れんげは昨年の稲刈りの時に種まきを行い、冬から春にかけて成長させ、花が終わりを迎える5月初旬に、草刈機を用いて粉砕し田おこしで土と混ぜ合わせます。
2)れんげの有機肥料
れんげそう(蓮華草)はマメ科ゲンゲ属の一年草
れんげそうには特殊な能力があります。自分の体の中に窒素を多く含むことができる植物なのです。
れんげそうの根っこの部分に「根粒菌(こんりゅうきん)」という細菌がいて、根粒菌から養分をもらっています。

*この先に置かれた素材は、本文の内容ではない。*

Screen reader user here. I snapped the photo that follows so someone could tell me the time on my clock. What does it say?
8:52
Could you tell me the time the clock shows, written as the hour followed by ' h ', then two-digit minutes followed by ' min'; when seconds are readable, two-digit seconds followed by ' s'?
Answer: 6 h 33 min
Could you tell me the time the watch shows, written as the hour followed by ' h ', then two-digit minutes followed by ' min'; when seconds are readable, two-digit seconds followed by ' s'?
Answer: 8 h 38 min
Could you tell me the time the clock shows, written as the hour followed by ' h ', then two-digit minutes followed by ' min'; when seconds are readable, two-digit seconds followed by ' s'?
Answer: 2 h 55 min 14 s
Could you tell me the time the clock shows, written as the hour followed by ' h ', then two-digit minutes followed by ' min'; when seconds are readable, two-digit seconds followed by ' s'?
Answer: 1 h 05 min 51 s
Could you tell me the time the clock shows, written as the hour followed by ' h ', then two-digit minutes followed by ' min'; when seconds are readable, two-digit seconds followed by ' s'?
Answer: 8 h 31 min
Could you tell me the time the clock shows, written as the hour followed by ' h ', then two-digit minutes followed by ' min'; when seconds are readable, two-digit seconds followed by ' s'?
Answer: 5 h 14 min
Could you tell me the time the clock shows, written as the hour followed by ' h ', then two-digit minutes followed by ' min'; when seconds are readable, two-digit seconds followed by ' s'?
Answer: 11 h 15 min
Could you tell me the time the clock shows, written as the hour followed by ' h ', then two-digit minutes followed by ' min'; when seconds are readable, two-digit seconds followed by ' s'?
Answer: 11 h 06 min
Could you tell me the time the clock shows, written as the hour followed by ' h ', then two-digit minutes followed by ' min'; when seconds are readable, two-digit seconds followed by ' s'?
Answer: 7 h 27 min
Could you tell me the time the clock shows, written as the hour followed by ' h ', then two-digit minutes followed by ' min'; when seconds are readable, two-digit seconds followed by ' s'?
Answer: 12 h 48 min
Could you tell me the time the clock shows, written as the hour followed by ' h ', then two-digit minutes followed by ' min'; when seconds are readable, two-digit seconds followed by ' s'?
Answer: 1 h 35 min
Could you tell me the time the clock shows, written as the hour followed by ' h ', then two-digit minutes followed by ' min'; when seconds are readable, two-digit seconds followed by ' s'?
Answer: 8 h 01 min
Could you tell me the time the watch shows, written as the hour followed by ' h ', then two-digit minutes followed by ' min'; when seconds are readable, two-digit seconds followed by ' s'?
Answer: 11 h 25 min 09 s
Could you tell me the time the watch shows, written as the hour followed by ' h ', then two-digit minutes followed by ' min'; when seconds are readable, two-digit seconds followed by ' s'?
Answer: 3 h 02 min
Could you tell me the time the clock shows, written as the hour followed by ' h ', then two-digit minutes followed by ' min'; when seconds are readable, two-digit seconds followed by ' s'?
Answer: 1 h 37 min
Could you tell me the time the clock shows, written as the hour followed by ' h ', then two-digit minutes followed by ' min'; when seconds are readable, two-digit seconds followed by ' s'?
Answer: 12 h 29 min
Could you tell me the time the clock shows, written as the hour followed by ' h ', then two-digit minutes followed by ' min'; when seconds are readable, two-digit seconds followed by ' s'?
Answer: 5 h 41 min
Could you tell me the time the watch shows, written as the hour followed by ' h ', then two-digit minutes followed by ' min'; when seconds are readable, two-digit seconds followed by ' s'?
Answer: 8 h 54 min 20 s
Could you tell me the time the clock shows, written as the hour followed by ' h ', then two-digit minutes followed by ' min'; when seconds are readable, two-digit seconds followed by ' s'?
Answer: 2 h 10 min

根粒菌には、窒素を植物の中に蓄える役割のある有用な細菌なのです。
この特殊な性質を利用し、れんげそうに蓄えられた窒素分を緑肥として稲の肥料になります。
前年の稲刈りの時期に種まきを行い、冬から春にかけて成長させます。
4月になり花を咲かせ、花が終わりを迎える5月初旬に、草刈機を用いて粉砕し、田おこしで土と混ぜ合わせます。
土と混ざったれんげそうは腐葉土となり窒素を放出し肥料となります。
ところで、れんげそうを育てて花を咲かせているのに、なぜ毎年れんげのタネを蒔くか疑問に思うことでしょう。
れんげを緑肥として使う場合には、花を咲かせた後、すぐに緑肥として利用してしますのでタネができないのです。
タネが熟してから緑肥とすれば、毎年同じところでれんげが育つのでしょうが、田植えの時期も決まっているため、タネができる前に緑肥にしてしまうからなのです。
3)作業風景
作業風景を紹介します。
れんげの種まき。
前年の稲刈りの時の様子です。
稲刈りの前の田んぼに入り、タネを手で撒いていきます。
3月の田んぼ
9月の種まきから、れんげの芽がでるのは11月頃。
それから寒さえ耐えたれんげは、暖かくなり始める3月頃から、一気に成長を始めます。
4月の田んぼ
一斉に花を咲かせたれんげ。
子供の頃に、れんげを摘み取り、編んで、頭飾りを作った方もいるでしょう。
5月初旬、草刈機を使いれんげを粉砕します。
この粉砕作業で、れんげそうが細かくなり、田んぼの土にすき込みやすくなります。
トラクターでの田おこし、すき込み作業。
粉砕されたれんげが土と混ざり、腐葉土となります。